I’ve been found out: I love Mad Men. I also love radio. Earlier this week Ellen Horne, a radio producer at WYNC, gave me a chance to combine these two passions when she invited me to talk about the role of science and technology in Mad Men for a new podcast, The Mad Men Pre-Game Show. We had a blast talking about computers, the Apollo mission, dual-use technologies, feminism, and a bunch of other stuff. Most of it even made it past editing. 🙂
Here’s Episode 1, “Welcome Back to the 60s,” for fellow Mad Men fans. I come in around 8:00.
Maybe because it was in New York, or maybe because it’s what historians wanted, but this year’s American Historical Association meeting featured a steady stream of panels on trade and scholarly publishing, publicity, and public intellectualism. I couldn’t attend all of them, but learned a lot from those that I did. Rather than writing up my thoughts in blog form, I used Storify to organize session tweets into something resembling a narrative. Each contains a bit of ancillary commentary and/or context to help those who weren’t present make sense of what happened.
The potential for error in Storifying a live-tweeted session is high, so please don’t hesitate to contact me at audrajwolfe at gmail dot com if I have misrepresented your views or if you wish your tweets to be removed.
Session 38: Buying and Selling History: Some Perspectives on the Marketplace
Session 175: The Future of the Book Review
Media Training Workshop for Historians (no session number)
Session 294: Writing for the Public: What Makes a Successful Trade History Book
For reasons that now escape me, earlier this week I blasted out a series of bibilographic tweets on the history of the social sciences during the Cold War. At the request of L.D. Burnett (@LDBurnett), a graduate student in history at the University of Texas–Dallas, I developed the tweets into a more coherent, and more useable, guest post for the USIH Blog. Happy reading!
I am absolutely thrilled to announce that Competing with the Soviets: Science, Technology, and the American State has been awarded the Forum for the History of Science in America’s Philip Pauly Book Prize.
It’s always lovely to win an award, but this recognition is particularly meaningful to me because I knew Phil. Phil was a generous, dedicated scholar in the history of biology, and his last book, Science and the Promise of American Life, pushed me to think more carefully about the role of biologists in American society. He and I would occasionally have lunch together when we both worked at Rutgers University and talk history of biology. I miss Phil, and I’m profoundly honored to have been given an award in his name.
I’ve collected reviews of Competing with the Soviets here. You can also read the introduction online.
If you’re in Philadelphia next week, you can catch a preview of my next book project. I’ll be speaking on “Hearts, Minds, and Labs: Science as Cold War Cultural Diplomacy” at Temple University’s Center for the Study of Force and Diplomacy on Tuesday, September 30. The event will be held in the Weigley Room of Gladfelter Hall at 3:30 p.m.
My talk is the first CENFAD talk of the season. It’s a great program—for the full list of speakers, click here.
But an interesting new book by Jonathan Eig frames the history of the first commercial birth control pill as a sort of Silicon Valley history of innovation. Although certain aspects of the book gave me pause, on the whole, I enjoyed it. It’s a page-turner, which isn’t something that can be said about most books in the history of medicine.
My review appears in the current issue of C&EN.
I am pleased—very pleased!—to announce that I’ve just been elected to the History of Science Society’s Council for 2015 to 2017. The Council is the governing board of the History of Science Society, which I consider my “home society.”
I’m expecting lots of smoke-filled rooms and such. What? No? Ok, how about transparency? That’s better, actually. Please don’t hesitate to be in touch should you have any questions about how HSS operates, what Council does, or have an issue you’d like to see discussed.
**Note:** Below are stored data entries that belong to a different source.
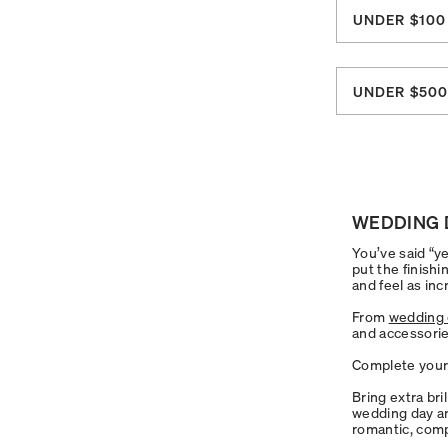
UNDER $100
UNDER $50
WEDDING 
You’ve said “ye
put the finishi
and feel as inc
From
wedding 
and accessorie
Complete your 
Bring extra bri
wedding day an
romantic, comp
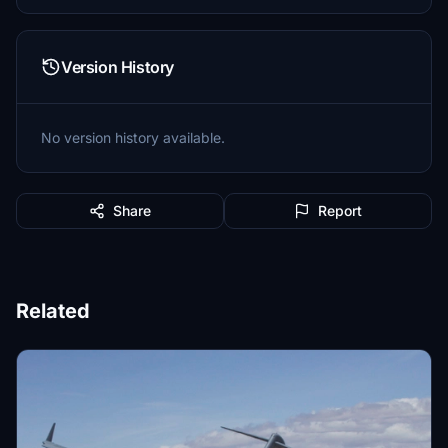
Version History
No version history available.
Share
Report
Related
May, when academic semesters end, is a prime time for scholarly workshops and symposia. This year, I’ll be attending two. Neither has much of a web presence, so I’ll spare you the links, but here are the basics:
On May 1–2, Bowdoin College is hosting a conference on “Social Politics and the Cold War.” I’ll be delivering a paper entitled, “The Freedom to Live a Scientific Life: Anticommunism and the Shaping of American Scientific Identity.”
On May 16–17, the University of Pittsburgh is hosting a symposium on “The Life Sciences after World War II,” with specific attention to internationalization. I’ll be returning to the topic of biology textbooks: “What’s in a Zone? Biological Order versus National Identity in the Biological Sciences Curriculum Study.”
Please email me at audrajwolfe at gmail dot com if you would like a copy of either of these papers.
Everybody’s talking about Cosmos, Neil deGrasse Tyson’s twenty-first century remake of Carl Sagan’s classic. Why not join them? In this, my first piece for The Atlantic, I take a look at the outsize hopes and dreams being foisted on the program, and why Cosmos can’t possibly meet them.
Spoiler: It involves the end of the Cold War.
As of Saturday, a third nation has landed on the Moon: China. In a new post for the Guardian’s Political Science blog, I argue that this accomplishment offers an opportunity for collaboration, not competition.